En Côte d’Ivoire, le souvenir douloureux de la CAN 1984

32
En Côte d’Ivoire, le souvenir douloureux de la CAN 1984
En Côte d’Ivoire, le souvenir douloureux de la CAN 1984

Alexis Billebault

Africa-Press – Côte d’Ivoire. Le pays a déjà organisé la Coupe d’Afrique des nations : c’était en 1984, en remplacement de la Tanzanie, qui s’était désistée. Les Éléphants, éliminés dès le premier tour, étaient alors passés à côté de leur sujet.

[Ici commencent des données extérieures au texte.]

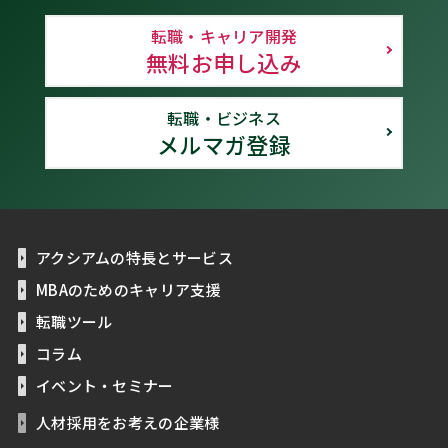
転職・キャリア開発
無料お申し込み
転職・ビジネス
メルマガ登録
アクシアムの特長とサービス
MBAのためのキャリア支援
転職ツール
コラム
イベント・セミナー
人材採用をお考えの企業様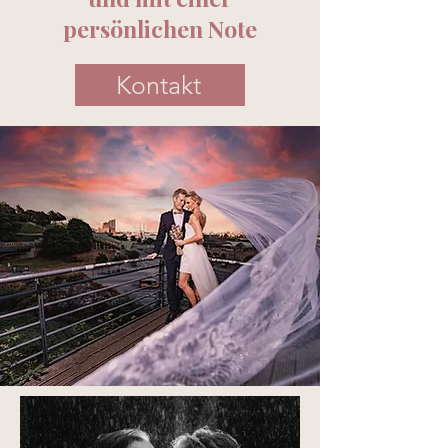
persönlichen Note
Kontakt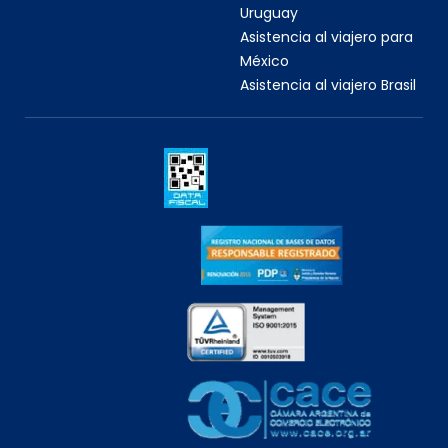
Uruguay
Asistencia al viajero para
México
Asistencia al viajero Brasil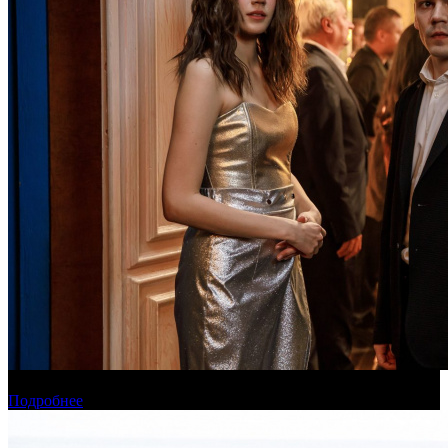
Онлайн-кинотеатр «Иви» рассказал о новинках августа
Подробнее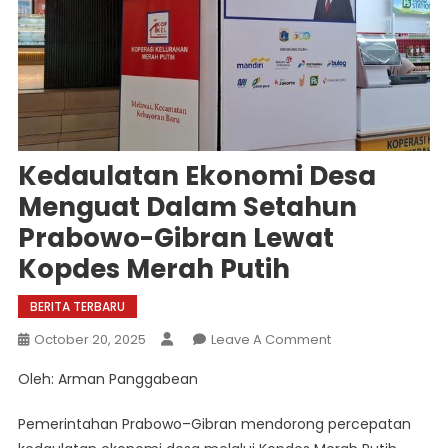
Kedaulatan Ekonomi Desa
Menguat Dalam Setahun
Prabowo-Gibran Lewat
Kopdes Merah Putih
BERITA TERBARU
On
October 20, 2025
Leave A Comment
Kedaulatan
Oleh: Arman Panggabean
Ekonomi
Desa
Pemerintahan Prabowo–Gibran mendorong percepatan
Menguat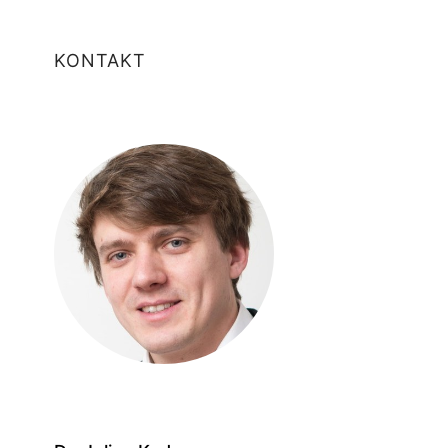
KONTAKT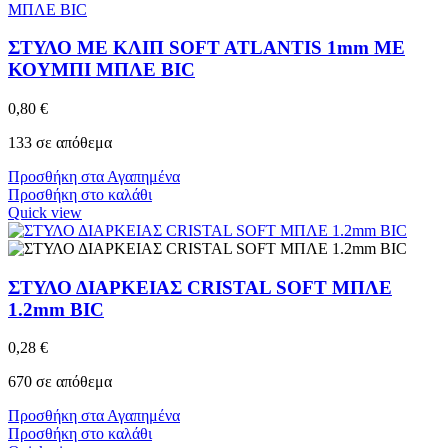
ΣΤΥΛΟ ΜΕ ΚΛΙΠ SOFT ATLANTIS 1mm ΜΕ
ΚΟΥΜΠΙ ΜΠΛΕ BIC
0,80
€
133 σε απόθεμα
Προσθήκη στα Αγαπημένα
Προσθήκη στο καλάθι
Quick view
ΣΤΥΛΟ ΔΙΑΡΚΕΙΑΣ CRISTAL SOFT ΜΠΛΕ
1.2mm BIC
0,28
€
670 σε απόθεμα
Προσθήκη στα Αγαπημένα
Προσθήκη στο καλάθι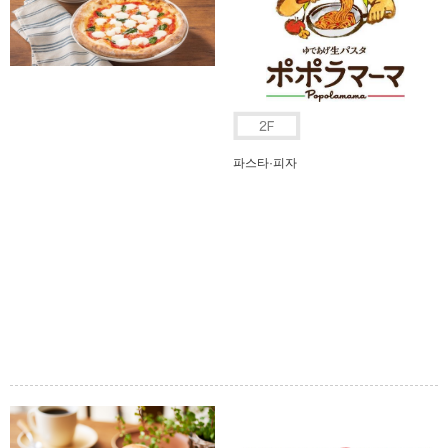
파스타·피자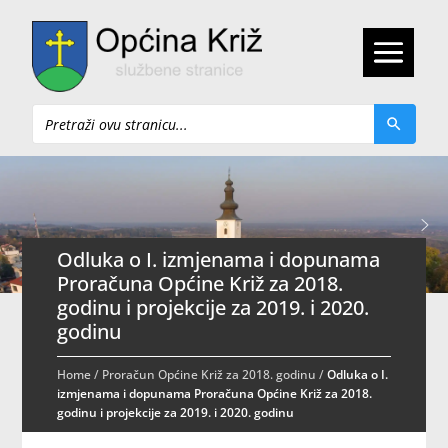
Pretraži
Odluka o I. izmjenama i dopunama
Proračuna Općine Križ za 2018.
godinu i projekcije za 2019. i 2020.
godinu
Home
/
Proračun Općine Križ za 2018. godinu
/
Odluka o I.
izmjenama i dopunama Proračuna Općine Križ za 2018.
godinu i projekcije za 2019. i 2020. godinu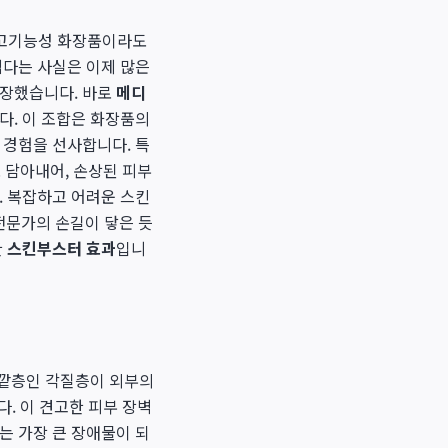
싼 고기능성 화장품이라도
렵다는 사실은 이제 많은
등장했습니다. 바로
메디
다. 이 조합은 화장품의
 경험을 선사합니다. 특
 담아내어, 손상된 피부
. 복잡하고 어려운 스킨
전문가의 손길이 닿은 듯
한
스킨부스터 효과
입니
바깥층인 각질층이 외부의
. 이 견고한 피부 장벽
는 가장 큰 장애물이 되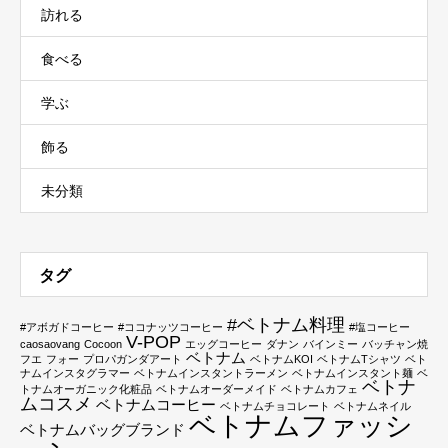
訪れる
食べる
学ぶ
飾る
未分類
タグ
#ベトナム料理
#アボガドコーヒー
#ココナッツコーヒー
#塩コーヒー
V-POP
caosaovang
Cocoon
エッグコーヒー
ダナン
バインミー
バッチャン焼
ベトナム
フエ
フォー
プロパガンダアート
ベトナムKOI
ベトナムTシャツ
ベト
ナムインスタグラマー
ベトナムインスタントラーメン
ベトナムインスタント麺
ベ
ベトナ
トナムオーガニック化粧品
ベトナムオーダーメイド
ベトナムカフェ
ムコスメ
ベトナムコーヒー
ベトナムチョコレート
ベトナムネイル
ベトナムファッシ
ベトナムバッグブランド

En ce début d’année 1982, la Confédération africaine de football (CAF), dirigée par l’Éthiopien Ydnetkatchew Tessema, déjà tournée vers la Coupe d’Afrique des nations de 1984, doit faire face au désistement de la Tanzanie, qui devait accueillir la phase finale. Mais l’instance ne reste pas longtemps démunie : Félix Houphouët-Boigny, le président ivoirien, propose d’accueillir la 14e édition de la compétition. À cette époque, la CAN ne concerne que huit sélections et le pays ne dispose que d’un seul stade remplissant le cahier des charges : celui d’Abidjan, qui porte le nom du chef de l’État et dispose d’une capacité de 50 000 places.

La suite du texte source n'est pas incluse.